How do you prove the set $G = \{(x, f(x)) \mid x \in \mathbb R\}$ is closed? Let $f : \mathbb R \to \mathbb R$ continuous. Prove that graph $G = \{(x, f(x)) \mid x \in \mathbb R\}$ is closed.
I'm a little confused on how to prove $G$ is closed. I get the general strategy is to show that every arbitrary convergent sequence in $G$ converges to a point in $G$.
Here is what I tried so far:


*

*Let $x_k$ be a sequence which converges to $x$.

*Since $f$ is continuous, this implies that $f(x_k)$ converges to $f(x)$.

*At this point, can you say every $(x_k, f(x_k))$ converges to a $(x, f(x))$, so $G$ is closed?

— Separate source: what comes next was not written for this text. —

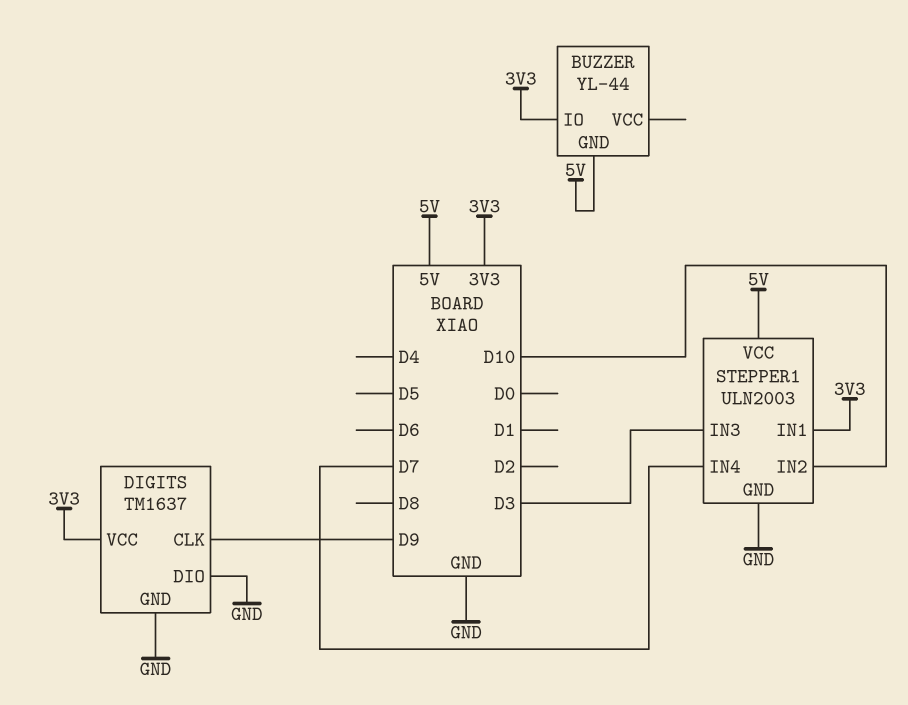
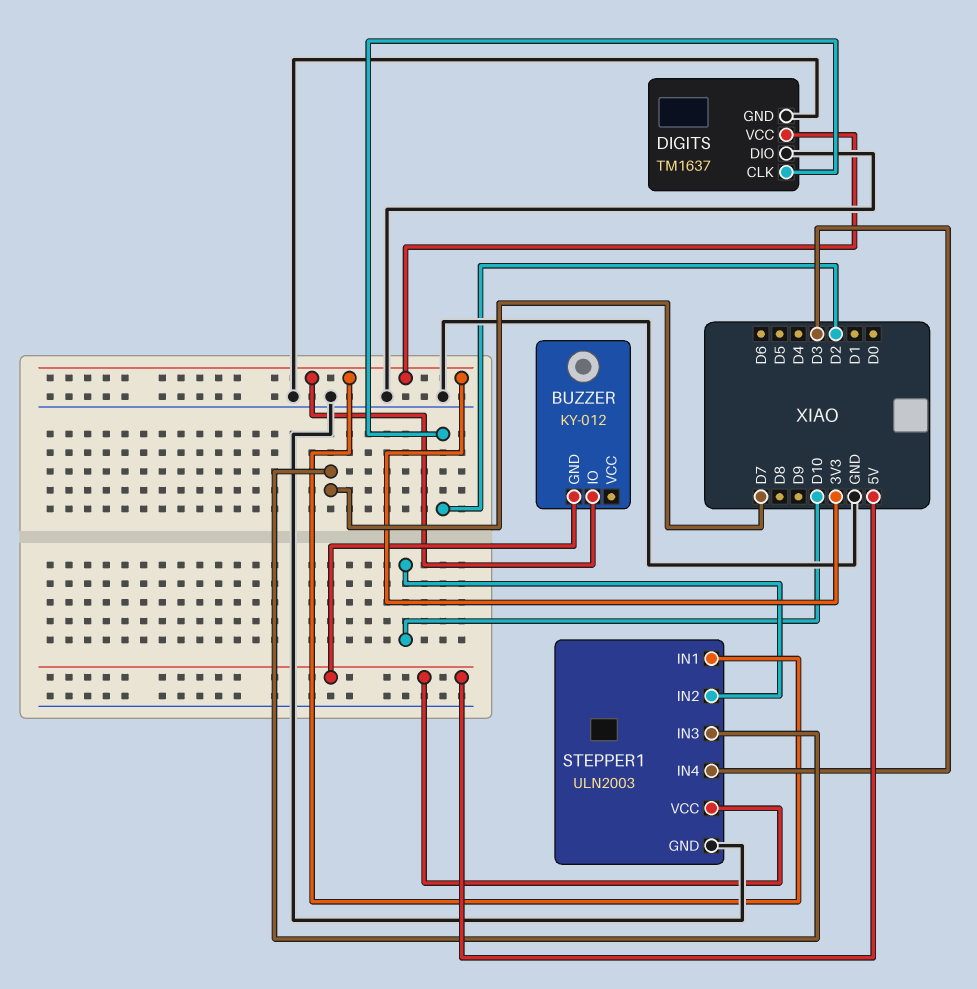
BUZZER: YL-44 -> KY-012
DIGITS pin CLK: D9 -> D2
STEPPER1 pin IN3: D3 -> D7
STEPPER1 pin IN4: D7 -> D3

 A: Almost, but when learning topology, better try to understand what is purely topological and what proper to metric spaces. Here, what you want to prove is not proper at all to metric spaces, nor to the fact that $\mathbf{R}$'s addition $(x,y)\mapsto x+y$ is continuous, but is proper to continuous maps with Hausdorff target. I will give a proof emphasizing this.
So let's show that $G$ is closed in $\mathbf{R}\times \mathbf{R}$ and to do it, let' show that its complement is open, so let $(x,y)\in \mathbf{R}\times \mathbf{R} \backslash G$. Since $(x,y)\not\in G$, we have $y\not=f(x)$. As $\mathbf{R}$ is Hausdorff (being a metric space, yes) there are disjoint open sets $U$ and $V$ in $\mathbf{R}$ such that $y\in U$ and $f(x)\in V$. Finally, $f$ is continuous, so there is an open neighbourhood $W$ of $x$ such that $f(W])\subseteq V$. By definition of the product topology, $W\times U$ is an open neighbourhood of $(x,y)$ in $\mathbf{R}\times\mathbf{R}$ and this neighbourhood is disjoint from $G$. Let $(z,f(z))$ be any point of $G$. If $z\not\in W$, then clearly $(z,f(z))\not\in W\times U$. If $z\in W$, then $f(z)\in V$, so $f(z)\not\in U$, and therefore $(z,f(z))\not\in W\times U$. So $(z,f(z))\notin W\times U$, and it follows that $(W\times U)\cap G=\varnothing$. Our open neighbourhood $W\times U$ lies in the complement of $G$. When have just show that every point of the complement of $G$ is in the interior of the complement of $G$, and this means that this complement is open.
Remark 1. Replacing the source $\mathbf{R}$ by any topological space $X$ and the target $\mathbf{R}$ by any Hausdorff topological space $Y$, the same proof as above shows that any continuous map $f : X \to Y$ from a topological space to an Hausdorff topological space has a closed graph.
Remark 2. There are counter-examples to the closedness of the graph is $Y$ is not Hausdorff. ;-)
Remark 3. If you want to give a proof using that $f$ continuous implies that the inverse image of a closed set in $Y$ is closed in $X$, do like this : as $Y$ is Hausdorff, $\Delta = \{(y,y)\;|\;y\in Y\}$ is closed in $Y\times Y$ (same style of proof as the proof I gave above) and now $G = (f\times \textrm{Id})^{-1}(\Delta)$ is closed, as $\Delta$ is and as $f\times \textrm{Id} : X\times Y\to Y\times Y$ defined by $(x,y)\mapsto (f(x),y)$ is continuous.
A: Almost, but better to start the argument with a general convergent sequence $(x_n,y_n)\rightarrow (x,y)$ and then write $y_n$ as $f(x_n)$ to show $y_n$ converges to $f(x)$.  Then conclude $(x_n,y_n)$ converges to $(x,f(x))$ which is in $G$ and therefore an arbitrary sequence in $G$ that converges, converges in $G$.  Therefore $G$ is closed.
A: Define at first $F:\mathbb R^2 \rightarrow \mathbb R$,$F(x,y)=f(x)-y$.
Next note that $F$ is continuous (because $f$ and "+" are continuous)
Then the graph is exactly the inverse image of $\{0\}\in \mathbb R$, hence
the graph is closed as an inverse image of a closed set under a continuous function.